Sajid Ali (born 1 July 1963) is a Pakistani former cricketer who played 13 One Day Internationals (ODIs) between 1984 and 1997.

He had an unusually extended first-class cricket career, from 1982/83 until his last match for Pakistan Customs in December 2005, a period of 22 years. For the majority of his first-class career he played for National Bank of Pakistan for whom he scored over 10,000 runs, a record for the team.

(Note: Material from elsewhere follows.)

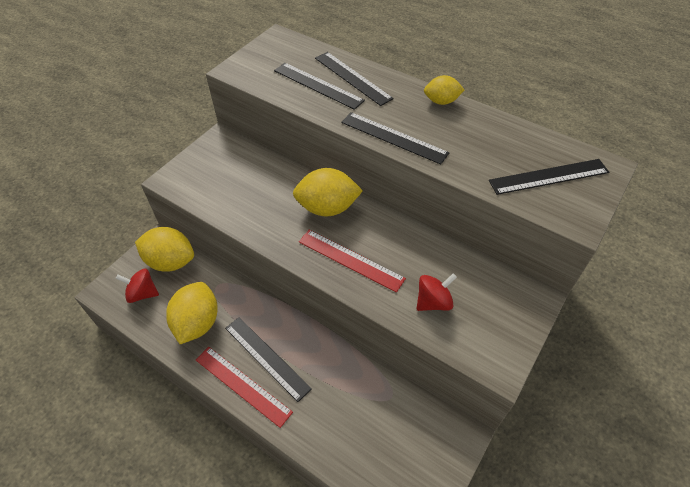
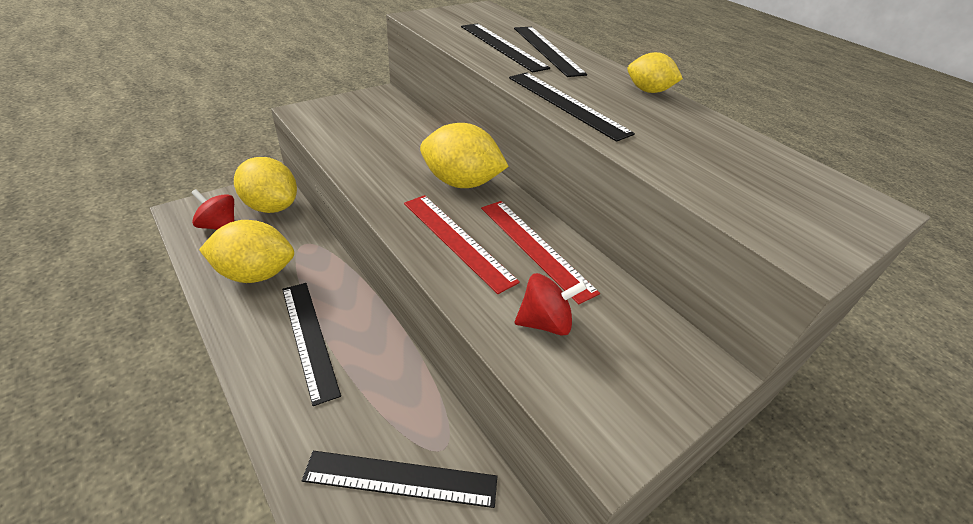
camera: 15 degrees right, 10 degrees down
yellow lemon [166,282,218,344] -> yellow lemon turned 60 degrees clockwise [199,220,294,283]
red ruler [196,347,293,428] -> red ruler moved to [481,201,600,305]
black ruler [489,159,609,195] -> black ruler moved to [302,451,497,508]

Sajid Ali played 13 ODIs for Pakistan over almost as many years without ever producing a performance to earn a regular spot in the side. In 12 ODI innings he only scraped 130 runs, with a best of 28. His first-class career was as prolonged, stretching over 22 seasons.

In February 2020, he was named in Pakistan's squad for the Over-50s Cricket World Cup in South Africa. However, the tournament was cancelled during the third round of matches due to the coronavirus pandemic.